Najpierw lockdown z powodu pandemii, teraz wzrost kosztów utrzymania i produktów o 150% – 200% procent. Z takimi problemami w ostatnich latach borykają się restauratorzy, a co wykazali posłowie Koalicji Obywatelskiej wspólnie z Instytutem Obywatelskim, którzy we wrześniu zorganizowali duże spotkanie z przedsiębiorcami i konferencję w tej sprawie. Jak wykazali nawet 78% małych i średnich firm z branży gastronomicznej ma problemy z utrzymaniem się na rynku. Chodzi o wysokie raty zaciągniętych kredytów, wzrost kosztów utrzymania pracowników, wzrost kosztów produktów i usług. -Niektórzy przedsiębiorcy dopiero co pozbierali się po pandemii, gdzie musieli zwinąć działalność lub przejść na usługi dowozu do klienta. Wielu z nich gdyby nie pomoc samorządowych programów pomocowych, nie dałaby rady. Znam takie przypadku, że z powodu wzrostu rat kredytów, ludzie wyprzedają sprzęt, żeby je spłacić – mówi przedsiębiorca prowadzący duży lokal hotelarsko – gastronomiczny w Gorzowie Wlkp. Hubert Harasimowicz. – Te podwyżki dobijają branżę. Począwszy od kosztów dostawy produktów, gdzie wzrosło paliwo, po same produkty. Koszty pracownicze też poszły do góry, bo przecież pracownicy też mają kredyty, rodziny i chcą więcej zarabiać. Na koniec jest klient, który niestety musi więcej za ten posiłek zapłacić. To jednak nie może się na nim odbijać w nieskończoność. Ostatecznie klienci też zaczną wybierać, na co ich stać i zrezygnują z jedzenia w restauracji – mówi Hubert Harasimowicz.

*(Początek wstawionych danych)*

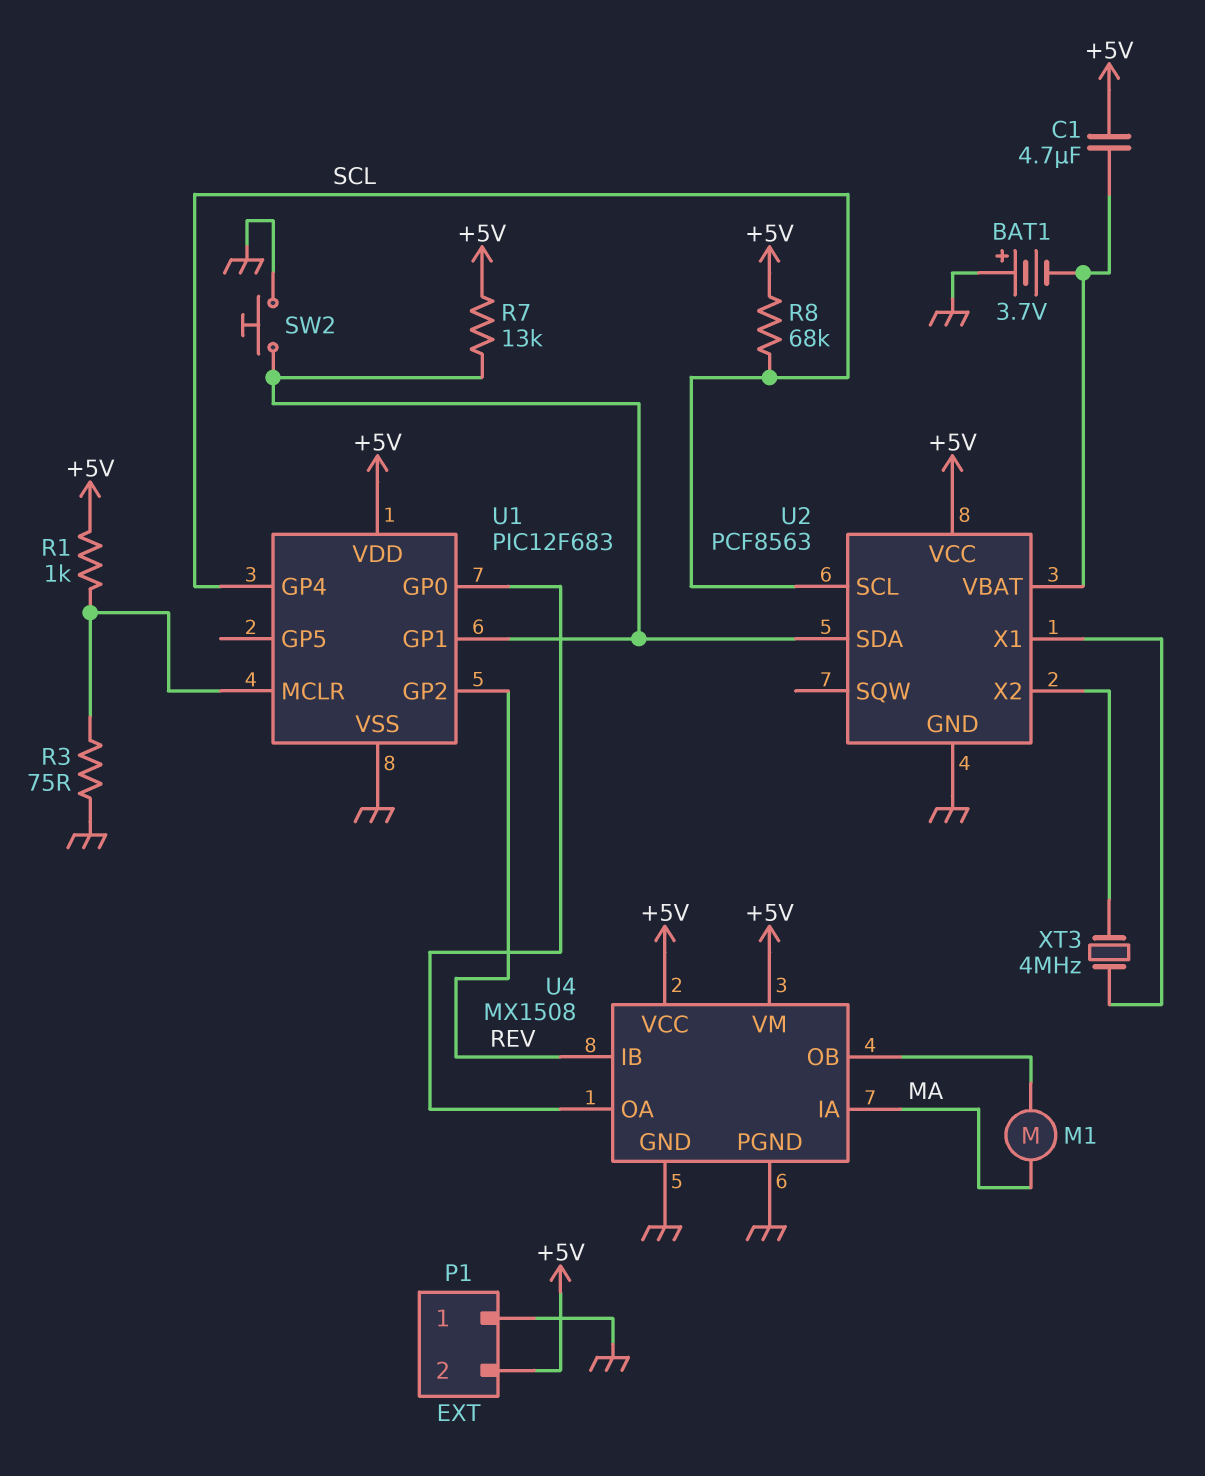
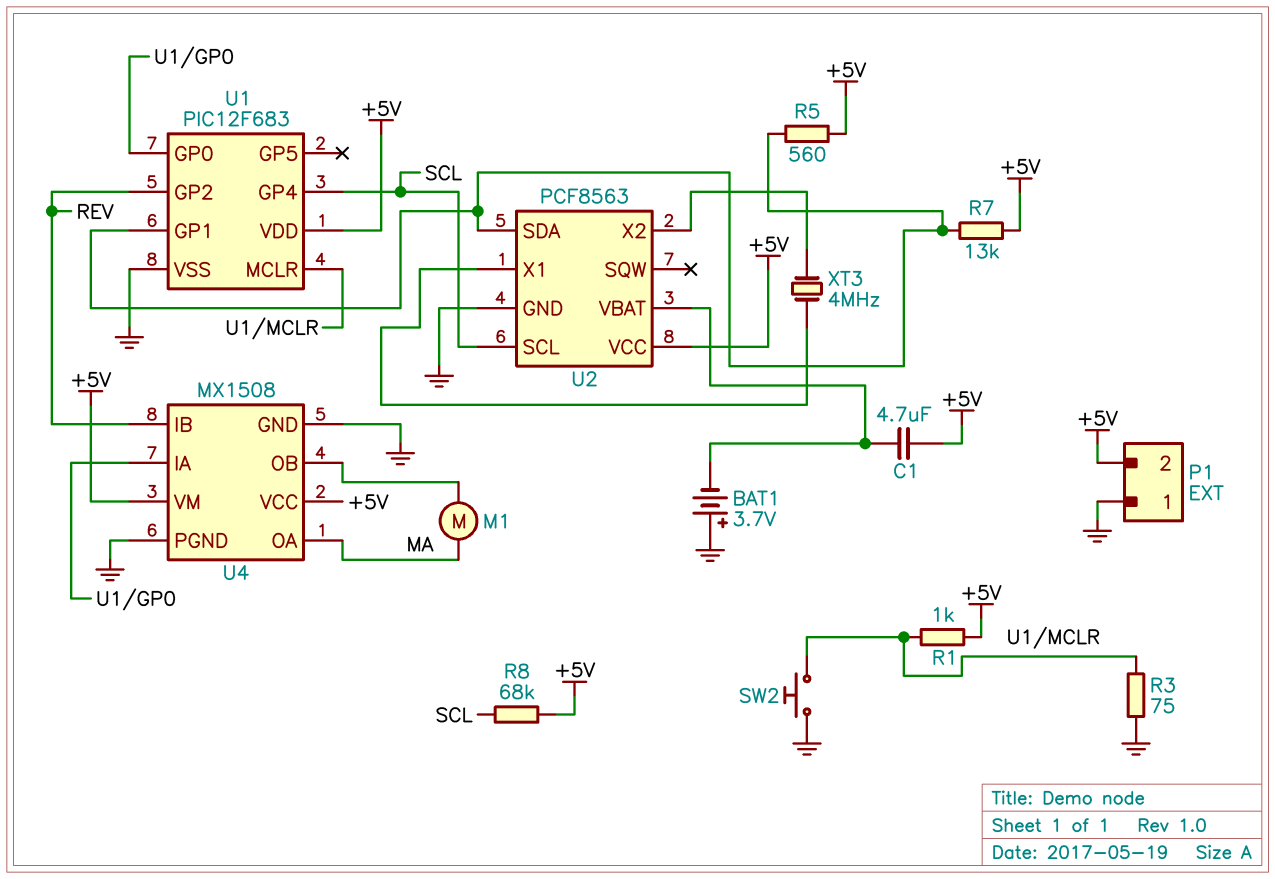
R5: none -> 560 (+5V, U1/GP1)
SW2: button (GND, U1/GP1) -> button (GND, U1/MCLR)
U4 pin IA: MA -> U1/GP0
U4 pin OA: U1/GP0 -> MA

W obecnej sytuacji trudno firmom zaplanować przyszłoroczny budżet. – Koszty usług inne firmy wyceniają nam jedynie na trzy dni do przodu, bo co będzie dalej, tego nikt nie może przewidzieć. Proponowane przez rząd rozwiązania są wymyślane na prędce. Brakuje dialogu z osobami, których to najbardziej dotyczy, ze środowiskiem z tej branży – mówi H.Harasimowicz. Przedsiębiorcy z branży gastronomicznej wskazują, że najważniejsze są obecnie regulacje dotyczące im.in. podatku VAT od towarów i usług, a także sposób rozliczania się z fiskusem. Zmiany podatkowe wprowadzone od nowego roku do dzisiaj odbijają się małym i średnim firmom w Polsce czkawką.

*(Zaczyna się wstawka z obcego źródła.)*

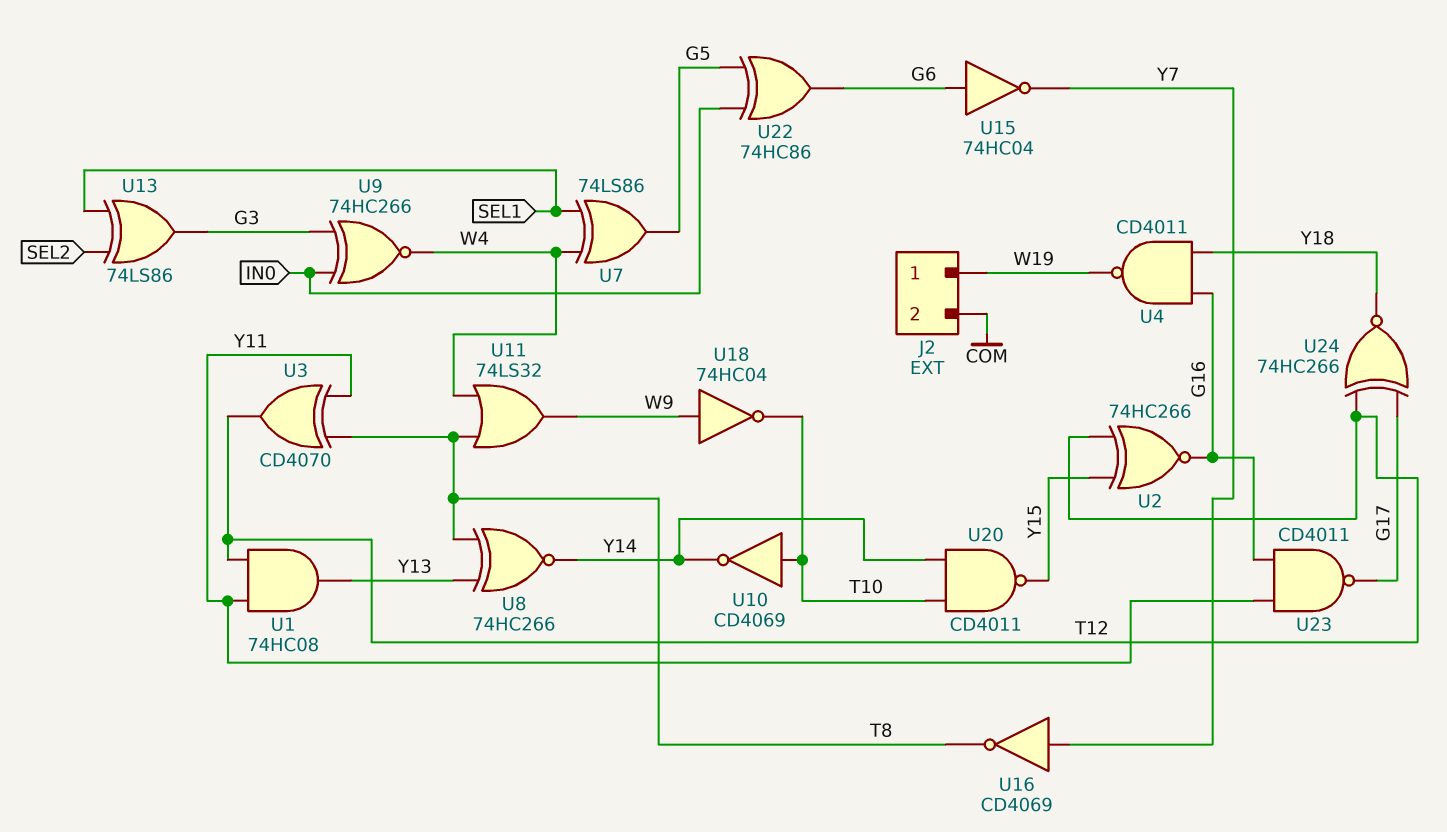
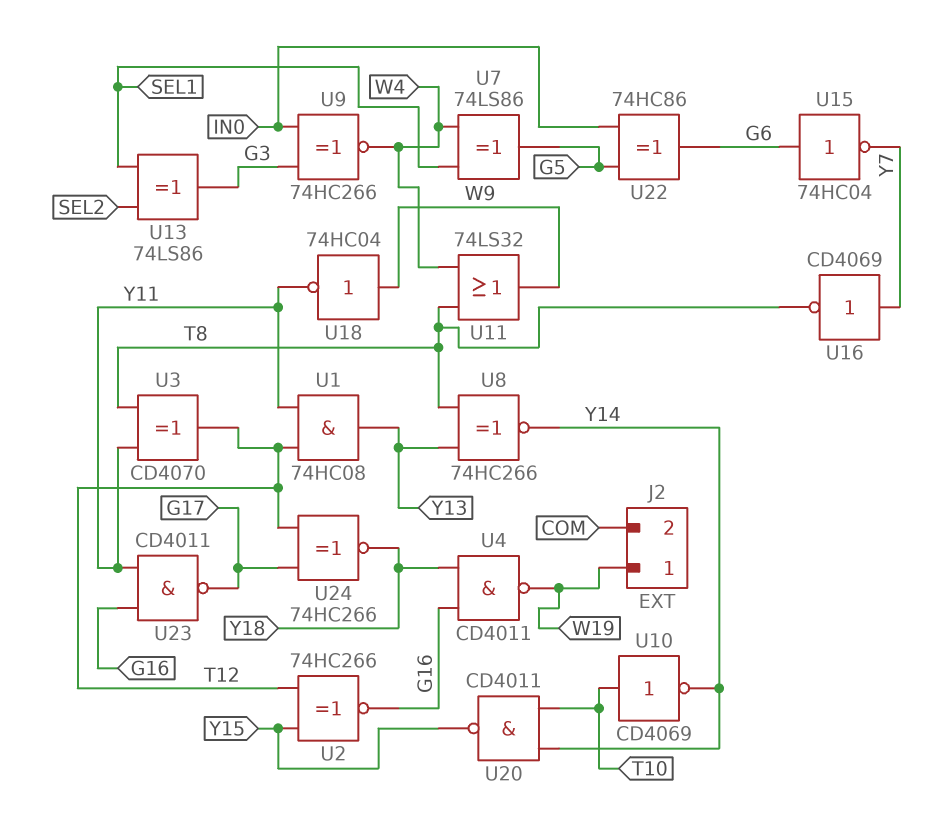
U18: NOT 74HC04 (in W9, out T10) -> NOT 74HC04 (in W9, out Y11)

Byłego komendanta wojewódzkiego PSP w Gorzowie Wlkp. i członka oddziału wojewódzkiego OSP w lubuskiem pytamy także o zagrożenie braku wypłaty środków unijnych dla regionów z związku z problemem nie przestrzegania przez Polskę zasad praworządności. – Dla mnie jest to niewyobrażalne, gdyby ten strumień pieniędzy miał nie przejść przez Polskę. Pamiętam, jak ochoczo druhowie OSP pomagali w referendum przedakcesyjnym. Nadal większość Polaków chce zostać w Unii Europejskiej. Gdyby spojrzeć na wozy strażackie i remizy w polskich gminach, w większości zostały doposażone dzięki funduszom europejskim. To ważne wsparcie. Unia to jednak nie tylko pieniądze, my też do wspólnego budżetu płacimy. Są to wartości, które opierają się na solidarności i sprawiedliwości, a przede wszystkim, przestrzeganiu europejskiego prawa – mówi H.Harasimowicz.